In [55]:
import pandas as pd

translations = pd.read_csv('data/pt-en.tsv', delimiter='\t', encoding='utf-8', header=None)
translations = translations[[1, 3]].rename(columns={1: 'pt', 3: 'en'})
translations = translations.dropna()

translations = translations[translations['pt'].str.split().apply(len) <= 10]
translations = translations[translations['en'].str.split().apply(len) <= 10]

translations


Unnamed: 0,pt,en
0,Uma menina chorando abriu a porta.,A crying girl opened the door.
1,Vamos tentar alguma coisa!,Let's try something.
2,Preciso ir dormir.,I have to go to sleep.
3,Preciso ir dormir.,I need to go to sleep.
4,O sinal '&' significa 'e'.,The sign '&' stands for 'and'.
...,...,...
295629,Somos da França.,We're from France.
295630,Nós somos da França.,We're from France.
295631,Tom está apenas se divertindo.,Tom is just having fun.
295632,Ele faleceu? Eu nem sabia que ele estava doente!,He's dead? I didn't even know he was sick!


Just following the step-by-step [tutorial from Tokenizers library](https://huggingface.co/docs/tokenizers/pipeline#all-together-a-bert-tokenizer-from-scratch) for creating a Bert tokenizer on our corpus

In [None]:
from tokenizers import Tokenizer, normalizers, decoders
from tokenizers.models import WordPiece
from tokenizers.normalizers import NFD, Lowercase, StripAccents
from tokenizers.pre_tokenizers import Whitespace
from tokenizers.processors import TemplateProcessing
from tokenizers.trainers import WordPieceTrainer

def create_tokenizer():
    bert_tokenizer = Tokenizer(WordPiece(unk_token="[UNK]"))
    bert_tokenizer.normalizer = normalizers.Sequence([NFD(), Lowercase(), StripAccents()])
    bert_tokenizer.pre_tokenizer = Whitespace() # Splitting by whitespace and punctuations

    bert_tokenizer.post_processor = TemplateProcessing(
        single="[CLS] $A [SEP]",
        pair="[CLS] $A [SEP] $B:1 [SEP]:1",
        special_tokens=[
            ("[CLS]", 1),
            ("[SEP]", 2),
        ],
    )

    bert_tokenizer.decoder = decoders.WordPiece()
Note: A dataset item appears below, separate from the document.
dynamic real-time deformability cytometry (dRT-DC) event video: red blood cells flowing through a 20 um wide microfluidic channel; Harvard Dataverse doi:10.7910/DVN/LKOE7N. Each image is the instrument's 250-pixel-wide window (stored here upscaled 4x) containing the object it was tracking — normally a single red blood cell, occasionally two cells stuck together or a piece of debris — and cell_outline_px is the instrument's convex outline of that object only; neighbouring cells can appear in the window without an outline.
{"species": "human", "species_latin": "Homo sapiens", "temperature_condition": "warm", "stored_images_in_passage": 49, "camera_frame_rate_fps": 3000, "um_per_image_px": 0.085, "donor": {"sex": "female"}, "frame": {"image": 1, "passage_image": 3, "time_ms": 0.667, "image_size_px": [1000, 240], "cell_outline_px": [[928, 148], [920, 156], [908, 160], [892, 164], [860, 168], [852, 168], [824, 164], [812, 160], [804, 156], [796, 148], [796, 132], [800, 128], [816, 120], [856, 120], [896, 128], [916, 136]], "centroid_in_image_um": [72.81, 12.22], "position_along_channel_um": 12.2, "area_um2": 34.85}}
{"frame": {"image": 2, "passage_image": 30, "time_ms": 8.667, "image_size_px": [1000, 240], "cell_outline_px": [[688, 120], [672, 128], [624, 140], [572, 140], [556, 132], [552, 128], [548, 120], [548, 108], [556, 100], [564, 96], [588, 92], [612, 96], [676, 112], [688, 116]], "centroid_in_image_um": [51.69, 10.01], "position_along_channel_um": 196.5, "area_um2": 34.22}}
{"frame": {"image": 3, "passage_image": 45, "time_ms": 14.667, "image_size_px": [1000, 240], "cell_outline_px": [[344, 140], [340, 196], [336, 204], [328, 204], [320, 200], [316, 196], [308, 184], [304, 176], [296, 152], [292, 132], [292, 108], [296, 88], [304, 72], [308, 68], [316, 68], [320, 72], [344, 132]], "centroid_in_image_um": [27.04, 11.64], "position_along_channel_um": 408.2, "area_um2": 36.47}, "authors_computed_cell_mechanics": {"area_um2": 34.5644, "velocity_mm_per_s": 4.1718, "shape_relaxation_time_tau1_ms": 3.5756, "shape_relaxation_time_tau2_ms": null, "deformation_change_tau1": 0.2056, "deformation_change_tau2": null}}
    trainer = WordPieceTrainer(vocab_size=30522, special_tokens=["[UNK]", "[CLS]", "[SEP]", "[PAD]", "[MASK]"])
    return bert_tokenizer, trainer

pt_tokenizer, pt_trainer = create_tokenizer()
en_tokenizer, en_trainer = create_tokenizer()

pt_tokenizer.train_from_iterator(translations['pt'], pt_trainer)
en_tokenizer.train_from_iterator(translations['en'], en_trainer)

In [71]:
output = pt_tokenizer.encode("Oi, como vai?")
print(output.ids)

pt_tokenizer.decode(output.ids)

[1, 3166, 14, 313, 317, 32, 2]


'oi, como vai?'

In [73]:
output = en_tokenizer.encode("Hi, how are you?")
print(output.ids)

en_tokenizer.decode(output.ids)

[1, 2596, 16, 272, 207, 152, 34, 2]


'hi, how are you?'

In [74]:
# Now, lets save our tokenizers

pt_tokenizer.save('data/pt-tokens.json')
en_tokenizer.save('data/en-tokens.json')